→ REQUIRED ACTION: With the pictures left out, write out the records verbatim.

--

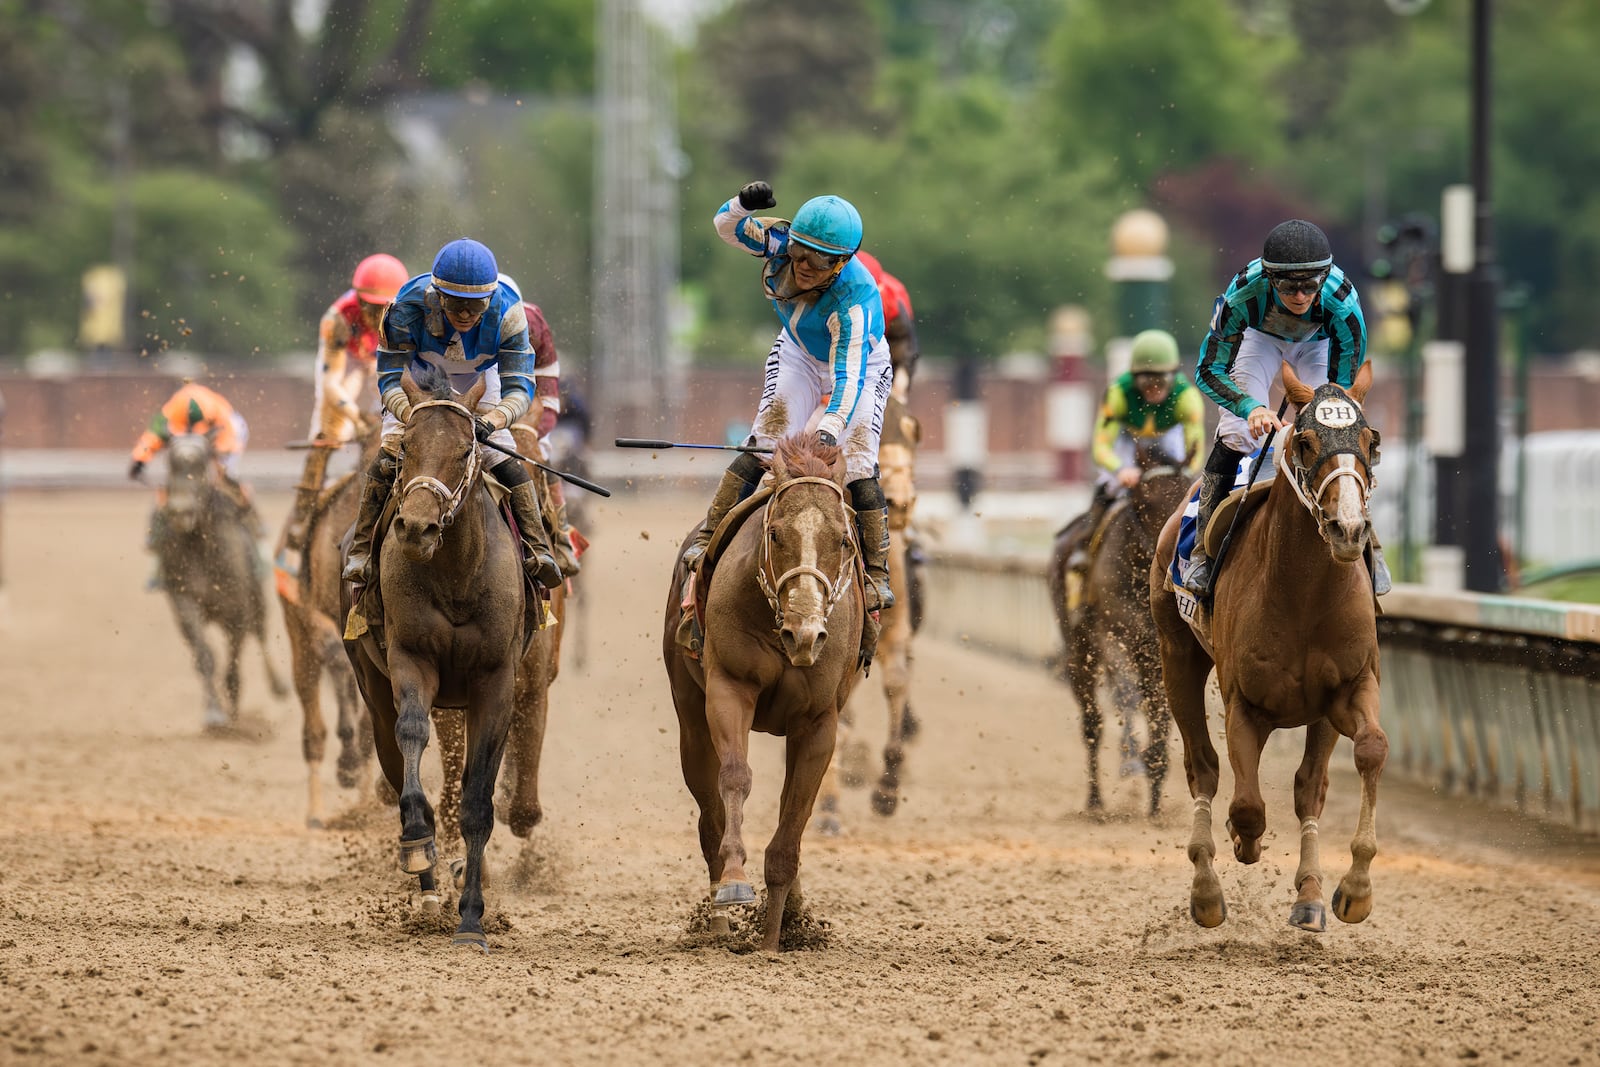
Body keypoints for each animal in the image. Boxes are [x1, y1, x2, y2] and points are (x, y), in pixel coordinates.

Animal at [154, 431, 286, 726]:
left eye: (202, 464)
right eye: (170, 463)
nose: (180, 511)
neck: (202, 548)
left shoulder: (238, 608)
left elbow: (235, 655)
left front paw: (233, 702)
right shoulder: (184, 600)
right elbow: (204, 655)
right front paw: (214, 713)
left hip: (258, 601)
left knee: (261, 634)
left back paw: (279, 685)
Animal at [344, 369, 524, 953]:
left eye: (467, 448)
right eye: (406, 449)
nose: (416, 528)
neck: (457, 575)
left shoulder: (496, 683)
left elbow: (478, 803)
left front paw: (471, 919)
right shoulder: (412, 659)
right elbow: (412, 737)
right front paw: (420, 843)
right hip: (372, 687)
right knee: (394, 753)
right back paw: (425, 889)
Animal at [662, 435, 864, 953]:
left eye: (843, 539)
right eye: (775, 534)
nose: (805, 634)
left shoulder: (818, 723)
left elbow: (794, 817)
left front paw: (775, 937)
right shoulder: (729, 689)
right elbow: (735, 778)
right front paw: (735, 883)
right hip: (690, 718)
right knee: (709, 814)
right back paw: (717, 921)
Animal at [1043, 438, 1196, 812]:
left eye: (1187, 495)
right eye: (1145, 500)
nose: (1170, 555)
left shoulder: (1160, 651)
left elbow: (1162, 711)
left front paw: (1155, 780)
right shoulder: (1114, 636)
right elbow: (1126, 696)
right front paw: (1133, 759)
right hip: (1078, 653)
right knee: (1092, 724)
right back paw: (1096, 800)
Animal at [1152, 363, 1388, 927]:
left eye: (1371, 441)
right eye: (1304, 441)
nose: (1349, 529)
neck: (1303, 592)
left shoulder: (1350, 687)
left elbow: (1369, 750)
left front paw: (1354, 888)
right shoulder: (1245, 702)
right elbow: (1246, 805)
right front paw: (1241, 844)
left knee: (1308, 787)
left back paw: (1309, 895)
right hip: (1177, 657)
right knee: (1203, 768)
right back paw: (1207, 890)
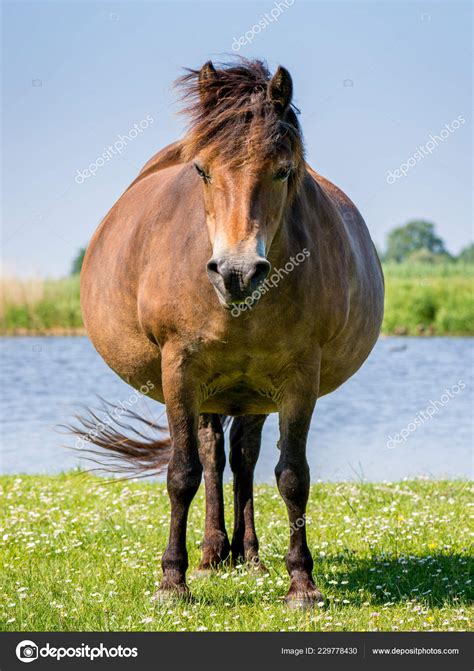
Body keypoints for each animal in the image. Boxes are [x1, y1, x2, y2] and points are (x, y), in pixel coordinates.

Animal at [77, 59, 384, 608]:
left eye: (283, 170)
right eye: (201, 170)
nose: (236, 273)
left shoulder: (298, 378)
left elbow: (292, 476)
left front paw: (301, 583)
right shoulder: (179, 369)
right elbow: (182, 473)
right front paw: (172, 581)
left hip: (253, 393)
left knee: (241, 456)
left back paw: (248, 556)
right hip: (206, 389)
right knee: (210, 455)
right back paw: (210, 555)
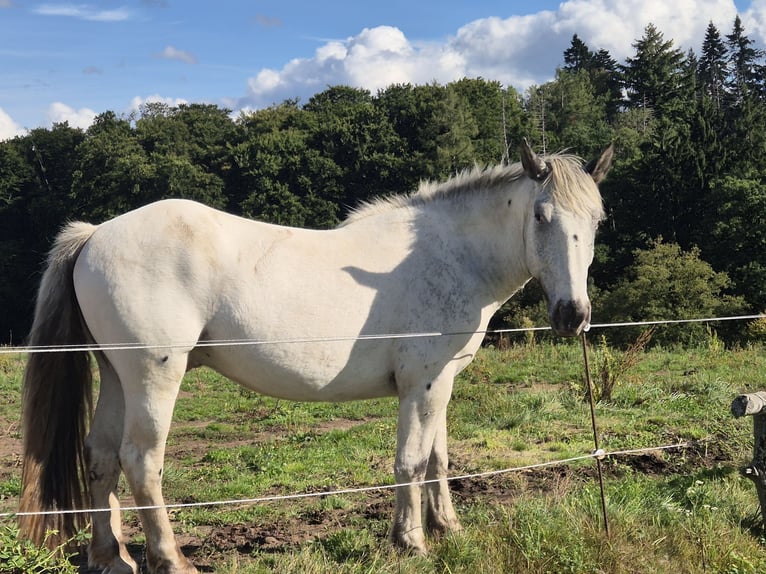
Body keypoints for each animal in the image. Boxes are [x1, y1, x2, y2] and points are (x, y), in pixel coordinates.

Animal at [19, 140, 612, 573]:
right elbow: (411, 461)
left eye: (598, 220)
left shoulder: (439, 383)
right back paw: (172, 561)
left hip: (116, 376)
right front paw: (411, 542)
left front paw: (448, 529)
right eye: (541, 216)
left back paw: (110, 558)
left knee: (100, 457)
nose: (573, 315)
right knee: (141, 462)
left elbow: (438, 459)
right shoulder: (421, 384)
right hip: (152, 377)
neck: (453, 255)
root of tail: (96, 233)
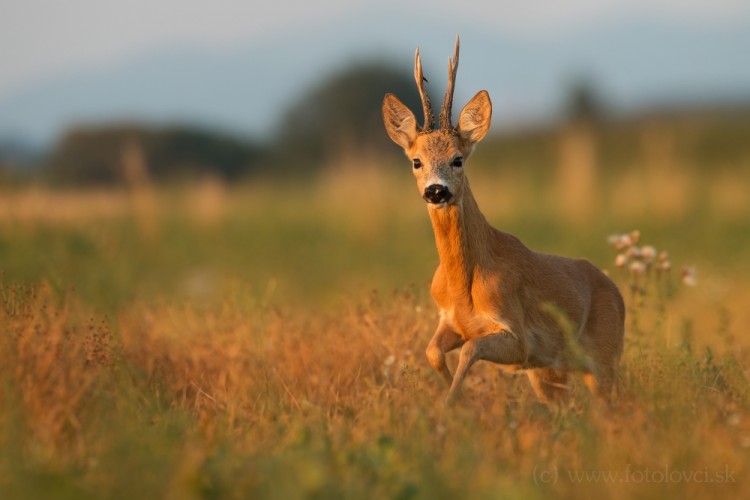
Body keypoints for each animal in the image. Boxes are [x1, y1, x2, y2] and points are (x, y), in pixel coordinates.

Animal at [382, 36, 628, 402]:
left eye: (458, 159)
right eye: (416, 161)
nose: (436, 191)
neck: (463, 289)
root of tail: (617, 293)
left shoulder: (518, 337)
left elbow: (470, 349)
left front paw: (452, 403)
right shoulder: (450, 322)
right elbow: (432, 351)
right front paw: (456, 398)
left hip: (604, 358)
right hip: (551, 373)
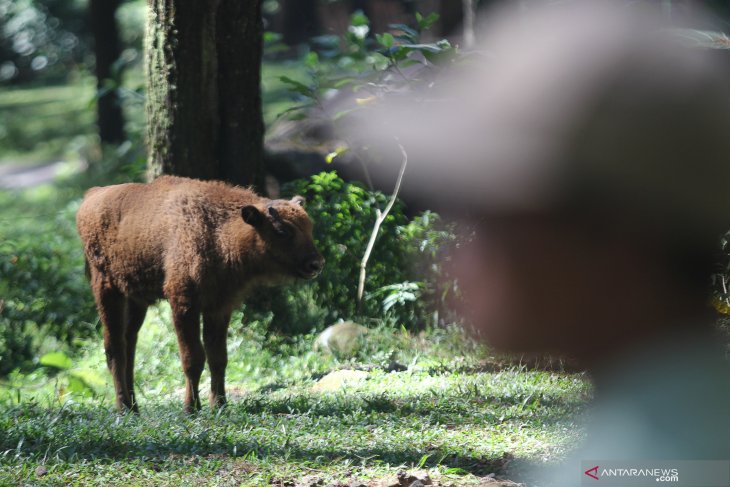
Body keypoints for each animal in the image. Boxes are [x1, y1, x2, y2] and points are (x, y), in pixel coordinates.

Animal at [75, 175, 322, 412]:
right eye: (282, 231)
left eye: (310, 227)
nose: (316, 264)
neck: (218, 228)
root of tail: (91, 196)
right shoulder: (184, 304)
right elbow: (193, 358)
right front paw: (191, 408)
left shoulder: (219, 307)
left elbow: (218, 357)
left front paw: (220, 405)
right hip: (107, 290)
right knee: (114, 348)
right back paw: (124, 408)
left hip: (136, 300)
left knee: (129, 345)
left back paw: (135, 408)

--

→ TASK OUTPUT:
Body keypoints for each animal in the image. Boxes are [x1, y1, x2, y2] and points are (x, y), in pixel coordinates.

Animal at [154, 431, 286, 726]:
left eye: (202, 464)
right eye: (170, 463)
nose: (180, 511)
neck: (202, 548)
left shoulder: (238, 608)
left elbow: (235, 655)
left front paw: (233, 702)
right shoulder: (184, 600)
right elbow: (204, 655)
right front paw: (214, 713)
left hip: (258, 601)
left knee: (261, 634)
left back paw: (279, 685)
Animal at [344, 369, 524, 953]:
left eye: (467, 448)
right eye: (406, 449)
nose: (416, 528)
neck: (457, 575)
left shoulder: (496, 683)
left elbow: (478, 803)
left front paw: (471, 919)
right shoulder: (412, 659)
right elbow: (412, 737)
right front paw: (420, 843)
right hip: (372, 687)
right knee: (394, 753)
right back paw: (425, 889)
Animal at [662, 435, 864, 953]:
left eye: (843, 539)
right eye: (775, 534)
nose: (805, 634)
left shoulder: (818, 723)
left elbow: (794, 817)
left front paw: (775, 937)
right shoulder: (729, 689)
right elbow: (735, 778)
right front paw: (735, 883)
right hip: (690, 718)
right knee: (709, 814)
right back paw: (717, 921)
Animal at [1043, 438, 1196, 812]:
left eye: (1187, 495)
right eye: (1145, 500)
nose: (1170, 555)
left shoulder: (1160, 651)
left elbow: (1162, 711)
left front paw: (1155, 780)
right shoulder: (1114, 636)
right elbow: (1126, 696)
right front paw: (1133, 759)
right hip: (1078, 653)
right knee: (1092, 724)
right back paw: (1096, 800)
Animal at [1152, 363, 1388, 927]:
left eye: (1371, 441)
right eye: (1304, 441)
nose: (1349, 529)
neck: (1303, 592)
left shoulder: (1350, 687)
left elbow: (1369, 750)
left front paw: (1354, 888)
right shoulder: (1245, 702)
right elbow: (1246, 805)
right front paw: (1241, 844)
left knee: (1308, 787)
left back paw: (1309, 895)
right hip: (1177, 657)
right knee: (1203, 768)
right back paw: (1207, 890)
Body keypoints for each animal in the image. Boxes are [x1, y1, x2, y2] and points are (x, y), in pixel coordinates.

Animal at [77, 59, 384, 608]:
left eye: (283, 170)
right eye: (201, 170)
nose: (236, 273)
left shoulder: (298, 378)
left elbow: (292, 476)
left front paw: (301, 583)
right shoulder: (179, 369)
right elbow: (182, 473)
right front paw: (172, 581)
left hip: (253, 393)
left knee: (241, 456)
left back paw: (248, 556)
right hip: (206, 389)
right knee: (210, 455)
right back paw: (210, 555)
Body keypoints for each animal in the image. Boxes are [x1, y1, x2, y2] and points are (x, y), in pixel coordinates.

Animal at [19, 140, 612, 573]:
right elbow: (411, 461)
left eye: (598, 220)
left shoulder: (439, 383)
right back paw: (172, 561)
left hip: (116, 376)
right front paw: (411, 542)
left front paw: (448, 529)
right eye: (541, 216)
left back paw: (110, 558)
left knee: (100, 457)
nose: (573, 315)
right knee: (141, 462)
left elbow: (438, 459)
right shoulder: (421, 384)
right hip: (152, 377)
neck: (453, 255)
root of tail: (96, 233)
Body keypoints for each animal in the image. Boxes are [x1, y1, x2, y2] and points are (x, y), in pixel coordinates.

Animal at [382, 36, 628, 402]:
left eye: (458, 159)
right eye: (416, 161)
nose: (436, 191)
neck: (463, 289)
root of tail: (617, 293)
left shoulder: (518, 337)
left elbow: (470, 349)
left front paw: (452, 403)
right shoulder: (450, 322)
right elbow: (432, 351)
right front paw: (456, 398)
left hip: (604, 358)
right hip: (551, 373)
Body keypoints for each animal in the image. Boxes are [x1, y1, x2, y2] and points are (x, y), in pixel coordinates.

Animal at [75, 175, 322, 412]:
right eye: (282, 231)
left eye: (310, 227)
nose: (316, 264)
neck: (218, 228)
root of tail: (91, 196)
right shoulder: (184, 304)
right elbow: (193, 358)
right front paw: (191, 408)
left shoulder: (219, 307)
left elbow: (218, 357)
left front paw: (220, 405)
right hip: (107, 290)
right knee: (114, 348)
right back paw: (124, 408)
left hip: (136, 300)
left knee: (129, 345)
left back paw: (135, 408)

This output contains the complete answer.